Under Ugandan law, the kingdom is a cultural institution without political power, tasked with promoting trradition, popular participation and unity among the people of the region. The kingdom government, through grants from the Ugandan government and private donations, operates development programs and institutions to improve the standard of living for Acholi people.

==History==
The Acholi people are estimated to have inhabited northern Uganda since at least the year 1000 AD. Acholi society has traditionally been decentralised, with society divided into the roughly 50 Acholi clans, each ruled by a hereditary Rwot.

The formation of a unified Acholi administration would not come about before the British colonial period. Britain established colonial administration over Acholiland in 1898, signing deals with numerous local Rwodi. In the following decades, the colonial administration would gradually implement a more centralised administrative system based on the Ganda model. These reforms included the establishment of an executive District Douncil, headed by a British-appointed District Commissioner, and a Council of Chiefs to advise on administration.

The Acholi monarchy came into being in 1950 when the office of District Commissioner was abolished. In its stead the office of Lawirwodi, or Paramount Chief, was established to chair the District Council. This office was both a ceremonial position with traditional authority as chief of chiefs, but also an executive post as head of the district government. The office was replaced in 1959 with that of Laloyo Maber (literally "Good Ruler"), which was intended to be a ceremonail post directly modelled on the Kabakaship in Buganda. Upon Ugandan independence in 1962, the Laloyo Maber was officially recognised as the "Constitutional Head" of the Acholi District, and as such one of the monarchical offices eligible for election to the Ugandan presidency.

The monarchies of Uganda, including that of Acholi, were abolished in 1967 by Prime Minister Milton Obote in the aftermath of the Mengo Crisis, whereupon Uganda became a republic.
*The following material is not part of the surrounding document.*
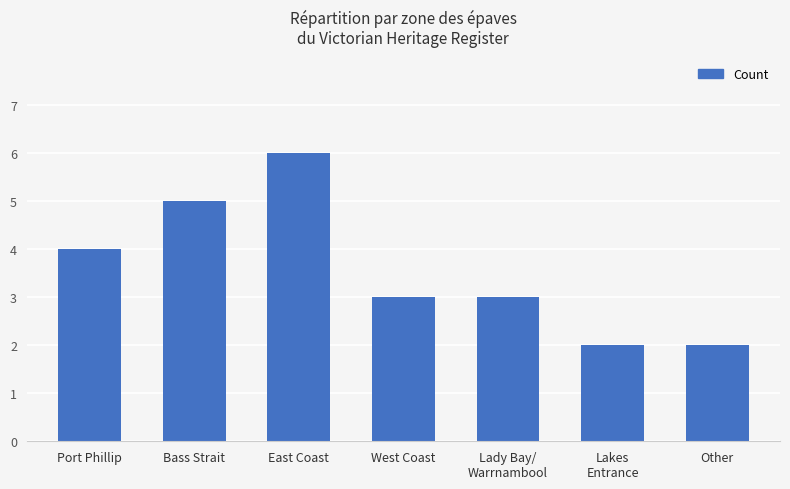

What is the ratio of the value at Other to the value at West Coast?

0.7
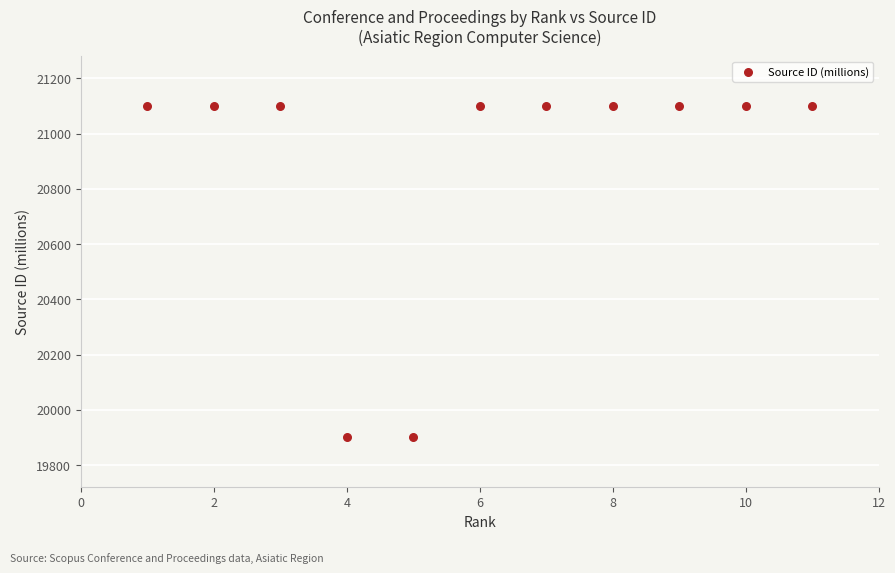

What is the range of X values (max minus min)?

10.0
In the following decades Acholiland was ravaged by wars and conflict, particularly the Lord's Resistance Army insurgency from 1987.

Uganda's monarchies were restored by the government of president Yoweri Museveni in 1993. However, due to the conflict and instability in the region, the Acholi monarchy would not be restored until 1999. Restoration came with the coronation of Rwot Godfrey Acana I of Payira, the largest Acholi clan, as Lawirwodi. Upon Acana I's death, his son David Acana II was crowned the new Lawirwodi in 2005. Acana II's reign has focused heavily on reconciliation and reconstruction following the LRA insurgency in Acholiland.

==Government==
The Acholi Kingdom is organised as a constitutional monarchy. The Lawirwodi serves as head of state and appoints a cabinet headed by a Prime Minister, who serves as the kingdom's head of government. The government is scrutinised by the Council of Chiefs, the kingdom's legislative and deliberative body, which consists of the hereditary chiefs of the 58 Acholi chiefdoms. Governance is decentralised, with each clan holding certain responsibilities and powers, which has led to the kingdom being described as operating on a federal model.
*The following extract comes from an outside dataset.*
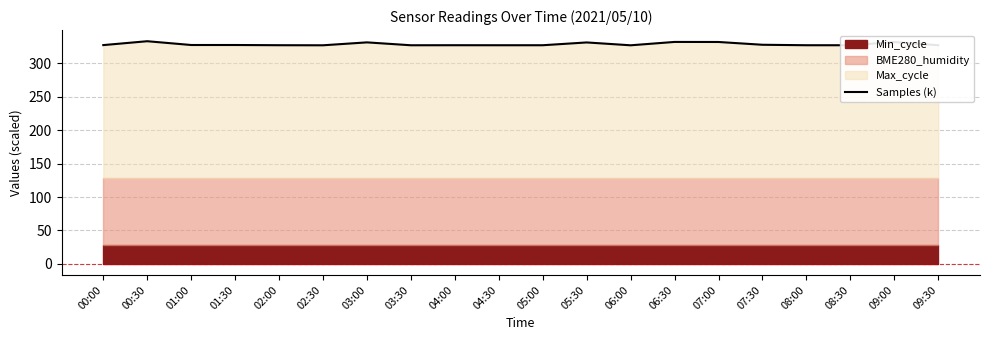

Does the chart have visible grid lines?

Yes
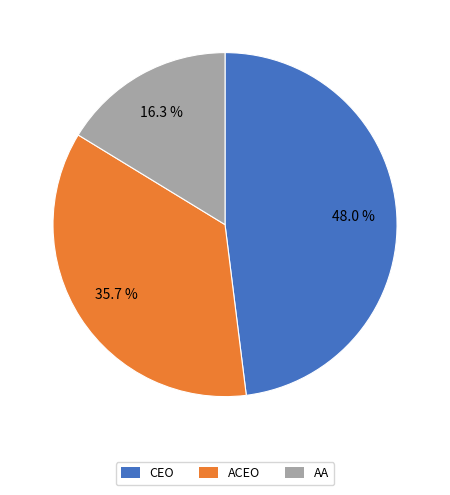

Is there a majority slice in this chart?

No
Acholiland operates with an uncodified constitution based on tradition, precedent and unwritten convention. There is however support for the drafting of a codified constitutional document for the kingdom.

==Demographics==
As of 2024 Acholiland had a population of 2,044,355. There is a majority of women, with 51.8% of the population being female and 48.2% being men. 42.5% of the population is under the age of 14, while only 3.1% of the population is over the age of 65.

The Acholi are an overwhelmingly Christian people, with 2002 Census finding that an estimated 72.3% of Acholi are Roman Catholic, 23.6% are Anglican and 1.7% are Pentecostal. 0.8% of the population are Muslim, with 1.6% belonging to other or no faiths.